Tiempo de brujos
Hay una mañana gris, lluviosa, enmohecida, como de latones rotos, como odios. Es el Invierno de acero de los pueblos, el Invierno entre los inviernos, el Invierno eterno, todo alumbrado de parafina, en cuyo corazón viejo, de vejez terrible y fragante, ya empiezan a podrirse las últimas frutas, con ancho morado eclesiástico. En la profundidad colosal del barro cantan las gotas.
Yo estoy saliendo de la noche, todavía hilachado y corroído de su oscura dispersión de fuego, la noche de Licantén, la noche de ojera y de palanca.
Pero mis manos de tres años arañan la realidad como una gran naranja, buscan la forma violenta y los hechos y, a la espalda de los sueños, afirman su grito. Efectivamente, me creía un pájaro entre las sábanas, un pájaro de dimensiones formidables, como aquellos enormes y muertos, que cruzan cantando río arriba, río abajo, río afuera, por el Mataquito. Yo tengo aspecto de dulzura y soy infantil, pero mi pecho es duro. Ahora la sombra está mezclada al agua, a las mantas mojadas de la lluvia, la lluvia de cuarenta días de los tiempos antiguos, y es una especie turbia de licor invernal, sonoro, en donde las tinajas del techo dejan pasar la música de la luz, sonando. Hay algunas vacas que braman dolorosamente, mordiendo nuestros inviernos como grandes madres en los pajares abandonados. Agarrándose a sus entrañas gravita el canto vago y desgarrador de los gallos, los hermosos y eternos gallos de Licantén, los gallos errados y abandonados de los pueblos, que como desde la muerte, emergen completamente ensangrentados por el ladrido de los perros, los amarillos y espantosos gallos que lloran el tiempo entre sus violetas. Yo los escucho negros, rojos, blancos, de punta a punta de la eternidad, ¡clamando!

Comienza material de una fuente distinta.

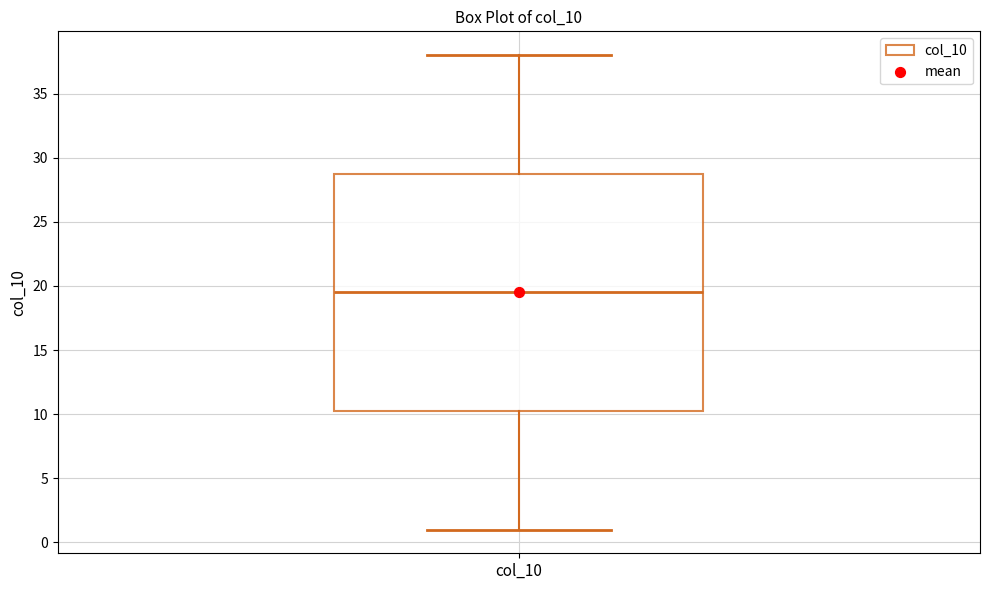

Read this box plot against the y-axis: the position of the median line, the range covered by the box, and the ends of both whiskers. The values are not printed on the chart, so give them approximately, as read against the axis.

median 19.5, box 10.5 to 29.0, whiskers 1.0 to 38.0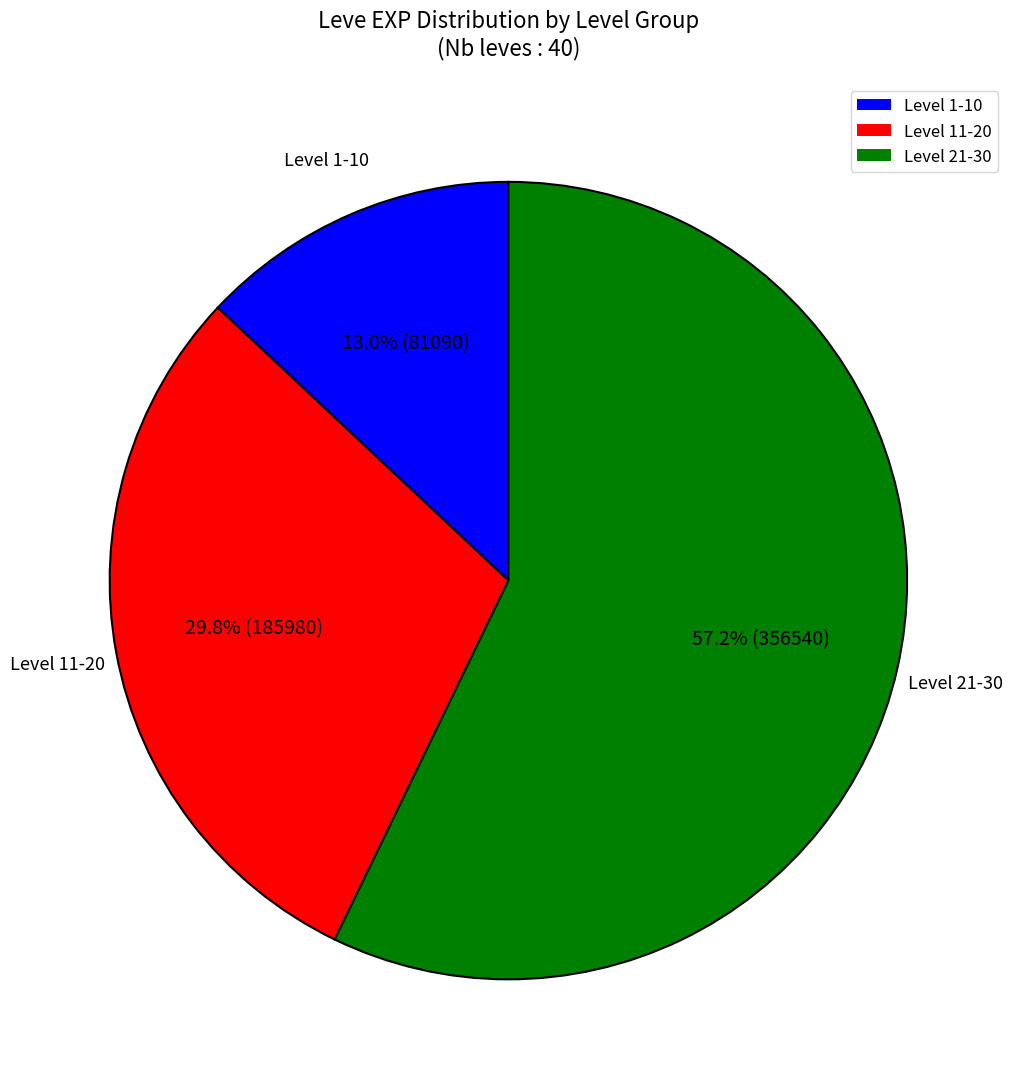

To the nearest percent, what is the difference between the largest and smallest slice percentages?

44%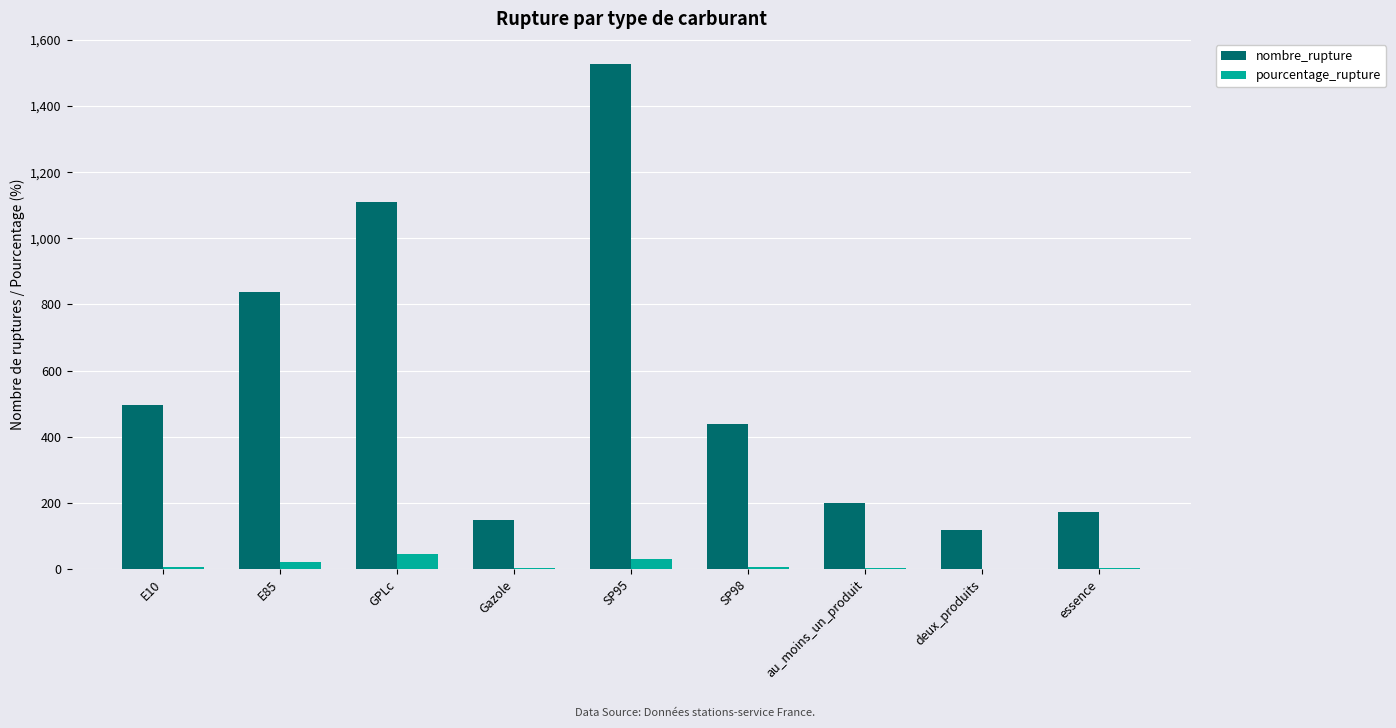

Is the value of nombre_rupture at Gazole greater than the value of pourcentage_rupture at deux_produits?

Yes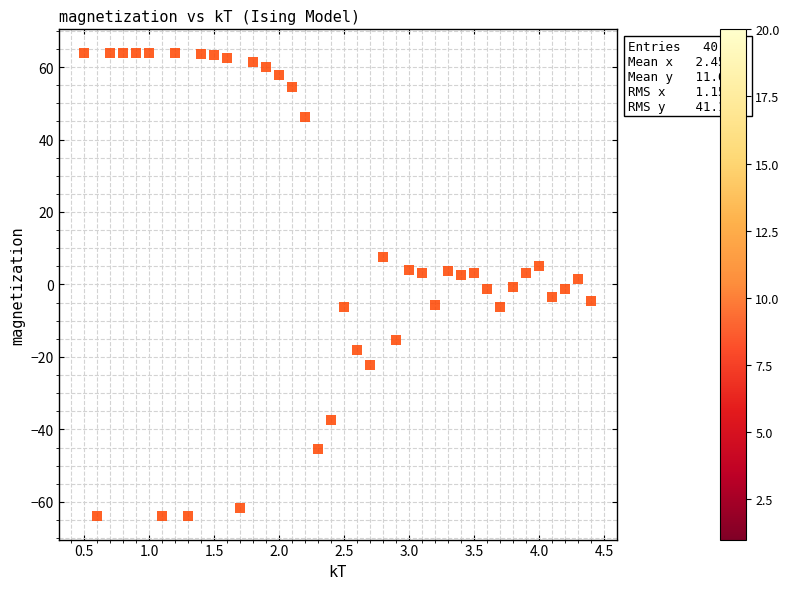

What is the range of X values (max minus min)?

3.9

Adentro estallan los hachazos rajando en astillas el corazón de los pellines. Por eso escucho este aroma a boldo, a quillay, a maqui, a antigüedad monumental de los antepasados, a chilcas mojadas de la ribera, entre las cuales anidan los patos entremezclándose al olor esencial de los membrillos… ¡Oh!, pero, de repente, el bramido del animal asesinado se me clava en el alma… Porque están carneando en los galpones la vaquilla que le compraron el domingo a los entenados de ña Catita Vilu, la curandera me parecía limosnera y se escondía el dinero en su cantarito.
Mi padre. Sí. Entra él trayendo la actualidad retratada en las palabras, sudando, oliendo a látigo como su cinturón y los lazos trenzados con que amarraron a la criatura. Mirándolo, se me ocurre pensar en cuando nació mi hermana, la Chila. Lo quiero, pero lo temo. Siempre me parece que he hecho algo muy malo en su presencia, que me aplasta, porque sólo lo recuerdo como cazador o hachando o partiendo leña en la montaña. Él sonríe contemplándome. Me entrega el astillón de raulí oloroso y me dice: mira la yegua… Efectivamente, una de las patas traseras se la pusieron de coligüe verde, de tal manera que tiene cuatro patas, como todas las yeguas.
Yo la abrazo y me levanto cantando entre la niebla acerba.